Comments

Episode-341- Listener Feedback 12-21-09 — 9 Comments

  1. @ 6:58 of todays podcast, you let a juicy burp, maybe a Hardees sausage, egg and cheese. I give you a 6.5 of 10 for the way you just kept going. Hysterical.

    Love the show, especially today.

  2. I have been listening for awhile, joined the members support brigade because I believe that you support those who support you. I think todays broadcast was the best I have listened to. Keep up the good work.

  3. I\’ll come clean: I\’m on SSDI (Social Security I paid into, if you work you pay into it too, so don\’t attack me!)and Medicare. The SSA makes me pay 110.00 a month for worthless insurance. I tried to cancel and they said no. The only way they would let me cancel would be if I had other insurance. I raised a stink and they threatened to have me arrested and put away in a mental institution for refusing Medicare. Jack is right when he says, you will be forced to accept this Obamacare.

  4. @Randy,

    Holly crap I thought I had hit pause and that wasn’t in there! Been really in a rush this week and didn’t check. DAMN!

    Sorry folks if you have the original consider it a collectors item the file has now had the “interruption” edited out.

  5. My company started offering HSAs as part of a high-deductible health plan this year. They have a set contibution to my account and then a match to the tax-free $$ I put in.

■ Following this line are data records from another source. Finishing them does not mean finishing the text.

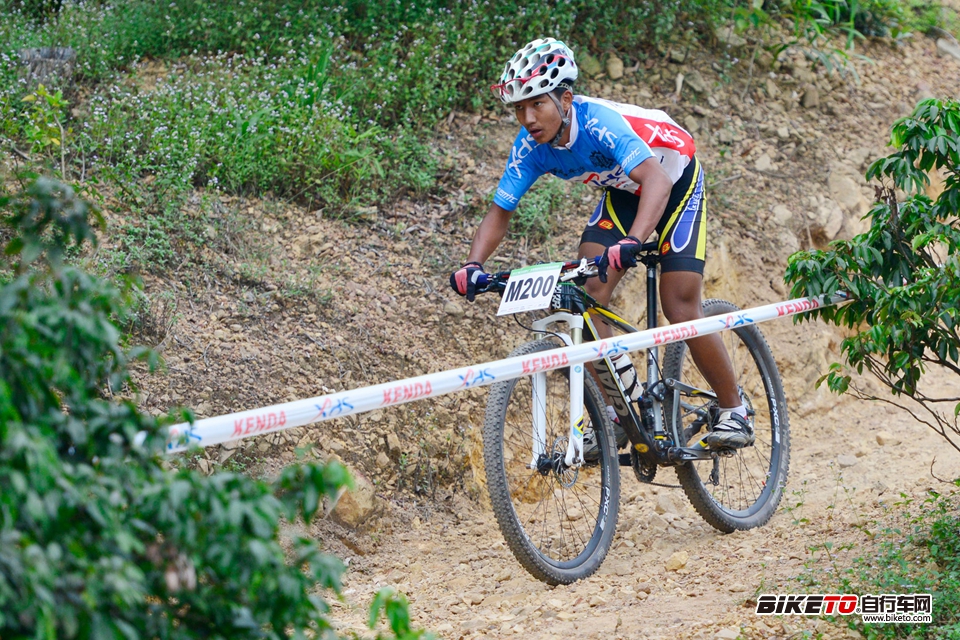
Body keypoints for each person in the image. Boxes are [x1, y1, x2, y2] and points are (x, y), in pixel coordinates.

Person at [450, 37, 753, 450]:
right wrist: (473, 264)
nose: (527, 117)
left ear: (566, 99)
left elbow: (658, 181)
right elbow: (500, 212)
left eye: (536, 103)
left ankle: (735, 410)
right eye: (519, 108)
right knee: (583, 295)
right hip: (626, 191)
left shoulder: (598, 122)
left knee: (680, 304)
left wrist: (633, 240)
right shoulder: (531, 147)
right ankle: (620, 408)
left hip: (673, 178)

They still come out even since the high-deductible part is such a cut from usual prices.

    I agree with Jack that HSAs will likely be hurt by the new crap from Washington DC. But I was excited to get started this year since it could end up being one of those weird beneficial programs that are closed but grandfathered over for existing users when everyone else is forced to something else. I think I’ve heard of obscure railroad pensions (instead of Social Security) that end up giving big benefits rather than pennies on the dollar like the masses get back. The HSAs could be like that and yield some kind of advantage in the future, even in the middle of a bad system. At least it is tax-free money that can be used for almost anything medical, like first aid equipment or OTC medications. Just need to keep records of what you spent it on.

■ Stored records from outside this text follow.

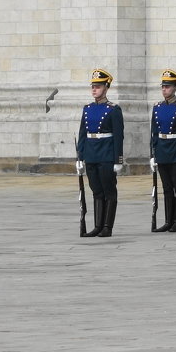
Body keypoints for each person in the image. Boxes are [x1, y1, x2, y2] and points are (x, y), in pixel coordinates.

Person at [76, 68, 125, 238]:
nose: (94, 89)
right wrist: (80, 157)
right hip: (91, 154)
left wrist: (118, 160)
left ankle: (107, 226)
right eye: (93, 86)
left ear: (106, 87)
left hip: (106, 155)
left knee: (108, 191)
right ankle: (97, 225)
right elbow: (82, 134)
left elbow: (119, 137)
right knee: (96, 190)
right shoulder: (87, 109)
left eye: (98, 86)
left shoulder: (113, 110)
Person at [149, 69, 176, 233]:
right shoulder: (157, 107)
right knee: (166, 187)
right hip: (162, 151)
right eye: (163, 86)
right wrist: (152, 154)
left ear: (175, 87)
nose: (164, 89)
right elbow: (154, 132)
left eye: (168, 86)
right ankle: (167, 220)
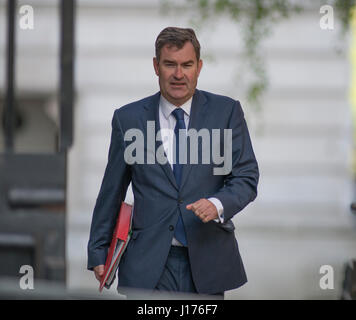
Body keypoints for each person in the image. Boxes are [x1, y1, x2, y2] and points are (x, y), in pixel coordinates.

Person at [87, 27, 259, 297]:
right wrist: (98, 249)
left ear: (199, 67)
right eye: (170, 64)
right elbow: (112, 190)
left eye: (187, 65)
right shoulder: (128, 119)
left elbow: (246, 177)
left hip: (207, 261)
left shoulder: (226, 113)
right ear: (156, 66)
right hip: (148, 264)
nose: (179, 74)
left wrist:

  6. Should also mention that the account earns interest and as I understand it can even be invested once it grows past a certain point.

  7. Jack,
    Great show as usual. The info you gave on the long term issues of batteries was right on. One thing I would add, regarding long term storage of batteries for future use, I believe that new lead acid batteries may be stored dry (i.e., separate from the electrolyte (sulfuric acid) almost indefinitely. When you are ready to put them into use, the electrolyte is then added.
    Merry Christmas!

  8. Jack Great show as usual! The part at batteries stored on concrete is an old wives tail, The discharge part is true for turn of the century wood cased or natural rubber batteries. Check the following (http://www.thebatteryterminal.com/TechTalk_Batteries_on_Concrete.htm)or from trojan battery sire (http://www.trojanbattery.com/Tech-Support/FAQ.aspx)

    Q: Storing a battery on concrete will discharge it quicker-
    A: Long ago, when battery cases were made out of natural rubber, this was true. Now, however, battery cases are made of polypropylene or other modern materials that allow a battery to be stored anywhere. A battery’s rate of discharge is affected by its construction, its age, and the ambient temperature. The main issue with storing on concrete is that if the battery leaks, the concrete will be damaged.